This organization had started a strategic program to massively increase visibility of all its data including in early research carried out in various labs across Europe and the US. One goal was to increase controlled access and reuse of data (namely by AI and Data Science). Another was to better understand information flows and their supporting systems in order to improve information governance (including personally identifiable data).
A corporate goal for “data democratization” that had led to significant investments in data lakehouses was dependent on better data governance and visibility to deliver value.
The client conducted a quick product selection and recommended leveraging the industry leading product Collibra . This enterprise platform would ultimately scan all data stores (i.e. hundreds of databases, applications and other data stores) to discover data objects and assets and it would need to be kept in a validated state.
The preferred delivery approach was agile and the sponsor was the data science group. As the goal was a single enterprise wide solution for data cataloguing and data governance, with future economies of scale, the organisation needed to be confident that, whenever decisions between speed of delivery and scalability were needed, the right balance would be met. Subsequent capability increments, required by other business units should not impact the existing users.
So a vision and roadmap, recommended guardrails, overall principles and the data and technology patterns to use in the chosen platform was requested by enterprise architecture. An outline of the operating model for the platform (based on the emerging product driven delivery approach) was also needed.
The organisation had grown fast and made a number of tactical deployments of solutions for managing employee data, organizational data, systems, projects and infrastructure assets. So a number of other systems of record for applications, technology, organizations, processes, change initiatives, etc were also being considered for related areas.
(Case Study)
Solutions proposed
The following technologies were considered:
- Alation
- Collibra
- Informatica MDM
- AWS Glue
- ServiceNow based data discovery solution
For Collibra, two deployment options were considered:
- deployment on premise (private cloud)
- SaaS (with AWS and GCloud options)
Client contribution
The client engaged a business analyst that helped identify the key use cases. They also engaged a small US-based consulting company to make its product selection and the deployment of the platform in a validated state.
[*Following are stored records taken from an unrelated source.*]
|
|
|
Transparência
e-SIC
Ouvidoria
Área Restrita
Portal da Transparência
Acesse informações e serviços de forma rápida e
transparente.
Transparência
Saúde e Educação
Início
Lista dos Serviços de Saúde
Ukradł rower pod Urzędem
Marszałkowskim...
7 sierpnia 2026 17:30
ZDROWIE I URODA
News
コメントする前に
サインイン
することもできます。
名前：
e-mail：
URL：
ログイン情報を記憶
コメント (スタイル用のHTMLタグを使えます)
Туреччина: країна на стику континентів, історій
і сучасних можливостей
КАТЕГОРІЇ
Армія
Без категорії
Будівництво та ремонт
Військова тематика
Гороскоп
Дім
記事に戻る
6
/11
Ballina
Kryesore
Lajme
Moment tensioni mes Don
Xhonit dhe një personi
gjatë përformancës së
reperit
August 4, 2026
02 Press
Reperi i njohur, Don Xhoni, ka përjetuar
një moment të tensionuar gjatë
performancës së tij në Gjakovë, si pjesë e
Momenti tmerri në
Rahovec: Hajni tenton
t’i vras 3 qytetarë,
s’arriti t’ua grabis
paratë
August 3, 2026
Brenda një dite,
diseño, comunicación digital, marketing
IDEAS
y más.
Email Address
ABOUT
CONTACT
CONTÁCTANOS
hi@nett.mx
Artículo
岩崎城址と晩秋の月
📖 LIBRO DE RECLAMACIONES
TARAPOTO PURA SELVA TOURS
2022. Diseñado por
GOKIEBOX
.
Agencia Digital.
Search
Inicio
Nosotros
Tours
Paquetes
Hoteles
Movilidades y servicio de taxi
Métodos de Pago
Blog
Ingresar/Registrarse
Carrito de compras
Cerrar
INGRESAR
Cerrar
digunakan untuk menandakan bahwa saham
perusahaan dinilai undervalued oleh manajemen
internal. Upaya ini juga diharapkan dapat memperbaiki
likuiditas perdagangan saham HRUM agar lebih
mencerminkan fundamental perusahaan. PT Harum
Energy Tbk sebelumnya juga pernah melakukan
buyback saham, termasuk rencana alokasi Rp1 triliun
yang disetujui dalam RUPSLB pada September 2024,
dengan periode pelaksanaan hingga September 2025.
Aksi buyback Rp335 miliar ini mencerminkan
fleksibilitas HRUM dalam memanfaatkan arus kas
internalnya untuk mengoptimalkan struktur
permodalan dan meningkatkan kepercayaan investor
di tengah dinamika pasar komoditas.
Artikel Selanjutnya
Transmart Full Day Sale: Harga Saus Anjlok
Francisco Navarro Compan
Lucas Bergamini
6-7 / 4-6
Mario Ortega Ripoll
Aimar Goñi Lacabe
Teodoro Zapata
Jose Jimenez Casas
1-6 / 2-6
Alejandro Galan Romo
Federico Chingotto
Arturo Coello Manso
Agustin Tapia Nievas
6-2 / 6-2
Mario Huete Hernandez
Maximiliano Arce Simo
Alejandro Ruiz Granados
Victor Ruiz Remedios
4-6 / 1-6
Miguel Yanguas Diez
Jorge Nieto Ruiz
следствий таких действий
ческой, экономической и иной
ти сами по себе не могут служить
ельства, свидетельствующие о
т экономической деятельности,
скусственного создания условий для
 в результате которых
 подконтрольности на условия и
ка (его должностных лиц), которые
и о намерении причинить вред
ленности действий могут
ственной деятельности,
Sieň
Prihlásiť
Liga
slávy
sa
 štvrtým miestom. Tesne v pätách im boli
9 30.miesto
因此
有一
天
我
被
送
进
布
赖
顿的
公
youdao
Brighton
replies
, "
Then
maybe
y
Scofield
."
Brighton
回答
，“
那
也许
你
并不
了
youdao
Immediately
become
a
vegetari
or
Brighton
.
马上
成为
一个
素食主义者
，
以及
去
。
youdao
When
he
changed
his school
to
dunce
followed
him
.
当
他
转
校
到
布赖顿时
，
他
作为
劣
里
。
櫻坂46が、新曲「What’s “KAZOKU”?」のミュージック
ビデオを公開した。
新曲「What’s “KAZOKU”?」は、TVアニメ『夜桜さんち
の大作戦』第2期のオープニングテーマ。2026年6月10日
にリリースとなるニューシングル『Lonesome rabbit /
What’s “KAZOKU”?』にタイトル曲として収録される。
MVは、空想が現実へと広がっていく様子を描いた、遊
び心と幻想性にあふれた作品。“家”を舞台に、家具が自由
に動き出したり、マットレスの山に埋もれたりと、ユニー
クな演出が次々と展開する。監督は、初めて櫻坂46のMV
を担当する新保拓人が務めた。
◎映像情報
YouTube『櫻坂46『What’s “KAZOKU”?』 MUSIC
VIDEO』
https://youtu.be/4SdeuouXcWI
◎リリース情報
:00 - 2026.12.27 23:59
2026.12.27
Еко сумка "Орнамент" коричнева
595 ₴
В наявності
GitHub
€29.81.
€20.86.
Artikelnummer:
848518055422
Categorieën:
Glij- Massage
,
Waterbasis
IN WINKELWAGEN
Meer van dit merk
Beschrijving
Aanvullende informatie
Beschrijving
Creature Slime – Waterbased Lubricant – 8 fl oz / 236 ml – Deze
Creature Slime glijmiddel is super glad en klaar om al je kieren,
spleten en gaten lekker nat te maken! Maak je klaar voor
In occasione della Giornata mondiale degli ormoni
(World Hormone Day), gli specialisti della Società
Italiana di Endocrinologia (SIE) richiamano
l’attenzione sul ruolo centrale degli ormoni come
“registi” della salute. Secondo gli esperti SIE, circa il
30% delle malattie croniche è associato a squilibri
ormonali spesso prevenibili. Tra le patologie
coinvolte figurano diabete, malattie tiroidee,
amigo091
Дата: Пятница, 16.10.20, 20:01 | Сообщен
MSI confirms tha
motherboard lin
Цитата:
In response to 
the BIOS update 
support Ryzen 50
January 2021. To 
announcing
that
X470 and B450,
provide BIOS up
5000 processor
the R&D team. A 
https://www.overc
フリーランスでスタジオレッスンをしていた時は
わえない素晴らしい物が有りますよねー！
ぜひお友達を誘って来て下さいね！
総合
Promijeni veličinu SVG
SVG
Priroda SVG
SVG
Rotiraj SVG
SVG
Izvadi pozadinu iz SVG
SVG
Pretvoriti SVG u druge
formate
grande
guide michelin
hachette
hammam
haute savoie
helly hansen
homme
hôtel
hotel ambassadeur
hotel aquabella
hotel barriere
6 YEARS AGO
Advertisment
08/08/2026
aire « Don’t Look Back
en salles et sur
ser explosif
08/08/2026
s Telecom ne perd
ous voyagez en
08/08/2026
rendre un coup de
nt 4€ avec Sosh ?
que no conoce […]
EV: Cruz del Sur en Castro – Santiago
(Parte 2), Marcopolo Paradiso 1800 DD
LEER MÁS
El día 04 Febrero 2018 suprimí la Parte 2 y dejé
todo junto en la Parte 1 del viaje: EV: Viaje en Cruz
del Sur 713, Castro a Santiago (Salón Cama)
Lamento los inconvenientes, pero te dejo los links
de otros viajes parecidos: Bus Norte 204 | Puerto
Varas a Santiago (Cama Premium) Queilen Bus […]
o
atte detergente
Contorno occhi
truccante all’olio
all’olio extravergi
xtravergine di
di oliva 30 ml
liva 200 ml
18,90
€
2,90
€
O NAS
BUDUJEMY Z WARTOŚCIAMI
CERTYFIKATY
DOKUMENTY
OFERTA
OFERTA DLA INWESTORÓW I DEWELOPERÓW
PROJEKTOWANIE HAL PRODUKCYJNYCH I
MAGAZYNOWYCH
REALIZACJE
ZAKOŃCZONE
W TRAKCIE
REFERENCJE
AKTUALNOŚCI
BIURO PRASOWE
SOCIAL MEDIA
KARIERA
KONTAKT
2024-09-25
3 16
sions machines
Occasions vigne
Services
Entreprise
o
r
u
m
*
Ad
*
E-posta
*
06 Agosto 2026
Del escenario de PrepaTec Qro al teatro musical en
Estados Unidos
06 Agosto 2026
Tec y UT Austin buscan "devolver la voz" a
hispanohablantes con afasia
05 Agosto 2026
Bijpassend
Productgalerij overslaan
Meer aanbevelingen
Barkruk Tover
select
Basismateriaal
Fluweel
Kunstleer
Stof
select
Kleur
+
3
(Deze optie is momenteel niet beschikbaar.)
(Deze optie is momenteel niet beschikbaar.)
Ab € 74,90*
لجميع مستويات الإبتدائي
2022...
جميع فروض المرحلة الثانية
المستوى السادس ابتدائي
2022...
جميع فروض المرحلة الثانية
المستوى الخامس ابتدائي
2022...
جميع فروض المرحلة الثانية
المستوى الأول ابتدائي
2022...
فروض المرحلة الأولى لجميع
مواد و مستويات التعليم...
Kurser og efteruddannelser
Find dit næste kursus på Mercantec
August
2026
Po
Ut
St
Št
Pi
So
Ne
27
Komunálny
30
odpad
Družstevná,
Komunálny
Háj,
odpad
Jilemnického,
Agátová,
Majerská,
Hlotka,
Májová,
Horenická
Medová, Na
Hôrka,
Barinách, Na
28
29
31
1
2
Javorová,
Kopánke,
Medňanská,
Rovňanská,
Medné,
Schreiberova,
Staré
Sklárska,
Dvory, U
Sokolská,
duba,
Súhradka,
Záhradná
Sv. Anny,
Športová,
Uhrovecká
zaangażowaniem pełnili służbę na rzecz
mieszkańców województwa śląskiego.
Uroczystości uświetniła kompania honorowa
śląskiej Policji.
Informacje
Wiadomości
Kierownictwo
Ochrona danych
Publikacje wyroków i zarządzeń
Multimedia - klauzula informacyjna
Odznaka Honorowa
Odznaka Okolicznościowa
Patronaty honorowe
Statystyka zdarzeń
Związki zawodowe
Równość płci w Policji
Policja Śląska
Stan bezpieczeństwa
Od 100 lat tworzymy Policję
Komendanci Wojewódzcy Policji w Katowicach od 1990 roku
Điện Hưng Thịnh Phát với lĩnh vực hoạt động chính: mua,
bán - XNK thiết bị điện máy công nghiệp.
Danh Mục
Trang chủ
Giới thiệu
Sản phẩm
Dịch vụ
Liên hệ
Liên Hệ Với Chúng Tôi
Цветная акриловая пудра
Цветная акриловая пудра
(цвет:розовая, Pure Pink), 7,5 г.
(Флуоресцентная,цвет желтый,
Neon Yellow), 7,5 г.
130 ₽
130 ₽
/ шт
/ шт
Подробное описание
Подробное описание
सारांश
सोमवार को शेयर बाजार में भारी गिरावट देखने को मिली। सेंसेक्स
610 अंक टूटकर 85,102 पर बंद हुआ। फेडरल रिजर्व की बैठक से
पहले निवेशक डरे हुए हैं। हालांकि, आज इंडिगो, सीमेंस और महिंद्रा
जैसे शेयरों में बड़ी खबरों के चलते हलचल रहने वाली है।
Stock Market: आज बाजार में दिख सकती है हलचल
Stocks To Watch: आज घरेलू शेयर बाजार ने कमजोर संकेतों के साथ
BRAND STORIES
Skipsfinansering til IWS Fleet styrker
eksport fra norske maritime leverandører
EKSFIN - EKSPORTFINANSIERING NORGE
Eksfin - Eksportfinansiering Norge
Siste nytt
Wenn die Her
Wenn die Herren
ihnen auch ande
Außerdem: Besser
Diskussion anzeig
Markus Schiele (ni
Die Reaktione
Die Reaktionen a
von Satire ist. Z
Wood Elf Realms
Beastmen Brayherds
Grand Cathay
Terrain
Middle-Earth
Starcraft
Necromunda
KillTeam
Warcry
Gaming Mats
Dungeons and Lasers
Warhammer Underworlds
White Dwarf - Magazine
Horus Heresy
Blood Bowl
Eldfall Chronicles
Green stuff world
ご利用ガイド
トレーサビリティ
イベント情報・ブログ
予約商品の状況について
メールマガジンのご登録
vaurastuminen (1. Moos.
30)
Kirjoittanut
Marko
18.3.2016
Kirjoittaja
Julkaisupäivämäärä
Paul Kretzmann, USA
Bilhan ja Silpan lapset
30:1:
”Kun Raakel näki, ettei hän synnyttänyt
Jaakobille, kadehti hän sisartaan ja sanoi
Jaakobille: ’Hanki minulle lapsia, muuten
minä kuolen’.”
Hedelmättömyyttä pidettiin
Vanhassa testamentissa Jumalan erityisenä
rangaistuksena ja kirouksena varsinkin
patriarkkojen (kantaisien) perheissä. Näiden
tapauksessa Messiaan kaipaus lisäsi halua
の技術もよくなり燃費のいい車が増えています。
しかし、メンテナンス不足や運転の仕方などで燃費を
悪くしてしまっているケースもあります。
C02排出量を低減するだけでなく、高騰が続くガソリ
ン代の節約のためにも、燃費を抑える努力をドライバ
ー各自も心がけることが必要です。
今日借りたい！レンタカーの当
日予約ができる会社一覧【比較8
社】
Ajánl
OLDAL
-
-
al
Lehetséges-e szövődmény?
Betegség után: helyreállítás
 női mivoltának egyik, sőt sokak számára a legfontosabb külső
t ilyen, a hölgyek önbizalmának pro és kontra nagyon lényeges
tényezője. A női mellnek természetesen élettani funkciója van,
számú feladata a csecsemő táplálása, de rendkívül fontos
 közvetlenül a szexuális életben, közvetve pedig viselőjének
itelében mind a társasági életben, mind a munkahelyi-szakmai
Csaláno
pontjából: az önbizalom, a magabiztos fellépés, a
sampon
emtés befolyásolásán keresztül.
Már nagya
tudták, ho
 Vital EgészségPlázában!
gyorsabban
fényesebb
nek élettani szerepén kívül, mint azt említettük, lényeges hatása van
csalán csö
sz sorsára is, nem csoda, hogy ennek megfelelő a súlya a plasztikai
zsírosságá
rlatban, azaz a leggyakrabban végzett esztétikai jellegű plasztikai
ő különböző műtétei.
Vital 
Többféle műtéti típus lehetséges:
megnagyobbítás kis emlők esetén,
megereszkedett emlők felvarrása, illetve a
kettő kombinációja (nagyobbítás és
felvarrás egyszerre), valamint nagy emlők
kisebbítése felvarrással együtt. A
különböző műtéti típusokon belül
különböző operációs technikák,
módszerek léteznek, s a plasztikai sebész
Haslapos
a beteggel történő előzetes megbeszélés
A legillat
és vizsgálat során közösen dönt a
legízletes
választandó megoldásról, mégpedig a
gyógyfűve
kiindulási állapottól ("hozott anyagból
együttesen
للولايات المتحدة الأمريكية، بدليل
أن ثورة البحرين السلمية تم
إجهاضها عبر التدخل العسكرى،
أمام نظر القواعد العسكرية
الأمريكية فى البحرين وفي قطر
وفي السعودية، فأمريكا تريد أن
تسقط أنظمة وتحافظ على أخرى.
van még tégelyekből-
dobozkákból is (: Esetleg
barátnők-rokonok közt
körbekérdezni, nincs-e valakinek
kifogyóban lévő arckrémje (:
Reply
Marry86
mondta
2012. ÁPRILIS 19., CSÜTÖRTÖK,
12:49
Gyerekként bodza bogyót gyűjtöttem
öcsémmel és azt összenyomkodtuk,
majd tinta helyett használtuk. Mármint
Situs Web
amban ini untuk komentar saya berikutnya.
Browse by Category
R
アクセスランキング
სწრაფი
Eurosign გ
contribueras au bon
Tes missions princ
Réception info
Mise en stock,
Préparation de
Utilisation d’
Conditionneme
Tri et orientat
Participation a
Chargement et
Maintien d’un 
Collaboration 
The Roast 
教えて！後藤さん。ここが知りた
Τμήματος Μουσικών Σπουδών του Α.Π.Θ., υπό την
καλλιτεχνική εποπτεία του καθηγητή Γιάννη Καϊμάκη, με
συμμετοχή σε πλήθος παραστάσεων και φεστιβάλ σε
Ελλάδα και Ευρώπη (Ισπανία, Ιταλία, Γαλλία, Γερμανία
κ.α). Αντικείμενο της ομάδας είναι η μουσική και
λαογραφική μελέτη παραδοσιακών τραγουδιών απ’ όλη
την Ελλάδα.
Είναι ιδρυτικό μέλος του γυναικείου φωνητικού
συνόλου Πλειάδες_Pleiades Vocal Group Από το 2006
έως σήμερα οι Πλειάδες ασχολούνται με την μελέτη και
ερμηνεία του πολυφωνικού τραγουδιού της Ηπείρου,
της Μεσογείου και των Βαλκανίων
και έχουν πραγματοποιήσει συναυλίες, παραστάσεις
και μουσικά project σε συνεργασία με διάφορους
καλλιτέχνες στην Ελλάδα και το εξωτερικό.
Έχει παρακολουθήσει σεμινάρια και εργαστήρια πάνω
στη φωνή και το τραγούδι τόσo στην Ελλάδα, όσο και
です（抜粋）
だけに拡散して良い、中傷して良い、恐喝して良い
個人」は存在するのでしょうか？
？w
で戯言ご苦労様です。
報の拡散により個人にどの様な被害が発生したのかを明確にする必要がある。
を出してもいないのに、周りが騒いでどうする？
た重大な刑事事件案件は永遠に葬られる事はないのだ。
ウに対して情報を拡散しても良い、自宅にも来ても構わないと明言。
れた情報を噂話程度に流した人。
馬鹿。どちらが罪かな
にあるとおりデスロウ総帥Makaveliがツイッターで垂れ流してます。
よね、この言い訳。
They were also responsible for the definition of the target processes and for prioritization of use cases.
Outline
The client wanted to use a product based iterative delivery approach. About 25% of the resource on the initiative were client employees. New processes were being defined by a separate enterprise data management program, as part of defining this new capability. The same program was responsible for identifying all the corporate data assets.
The client had multiple datastores technologies including AWS S3, AWS RDS, Snowflake, Databricks, Veeva, Azure, and many file based repositories.
Preliminaries
The client had a discovery program to create an initial catalogue covering all the locations and types of hosting of data stores.
Also a summary of the current approach to data governance and any findings from regulatory and compliance requirements shortcut some of the steps that would need to be taken to establish the requirements, constraints, etc.
Deliverables and outcomes
Deliverables included: non functional requirements, vision and roadmap, business capability model, data flow diagrams, data models, application target and stage transition architectures, interface catalogue, security model. These views were captured in documents like the Conceptual and Logical Architecture and the Technology Architecture.
We also completed a report with recommendations on the operating model, liaising with the client security and data privacy experts.
The main outcomes were:
- a validated Data Governance and Data Management platform
- a roadmap aligned to related enterprise wide capabilities and that the product delivery team could use as guidance
Requirements
The main objectives were to enable a global platform, fast deployment, low cost of operation and to enable better enterprise data management, both from a value generating and a regulatory compliance viewpoint.
Next steps
Subsequently to the qualification of the infrastructure and operational phase, further alignment of the IT4IT toolset was required, like:
- Integration of the ServiceNow platform with the DGDM platform
- Integration of the ServiceNow platform with the DGDM platform
- The data privacy program also built on the catalogue to support compliance audits
Notes
The overall program costs were underestimated and there was a lack of accessible Collibra professional services with expertise in the industry, which was a success factor for adoption beyond the Data Science group that was sponsoring the platform.
It would have been more beneficial to develop a more complete architecture and roadmap earlier. This would provide more clarify as to which data assets would be discovered and curated on each sprint. It would also reduce the cost of maintaining validation after go-live.
The approach taken to qualify the platform did not cover all the requirements, leading to multiple iterations.
Feedback
The client praised the way we brought together industry knowledge and expertise to define architecture for enterprise grade technologies.
The client was very pleased with the vision and engaged us in similar architecture definition on other enabling platforms like the ones supporting application catalogues, data privacy compliance and infrastructure management.
Notes: Key factors for fast engagement include appropriate detail of planning including availability of key resources, prior identification of relevant accelerators and our flexibility to adapt to your ways of working.
Our use case descriptions may combine outputs and benefits from discrete engagements, even if typically in the same client.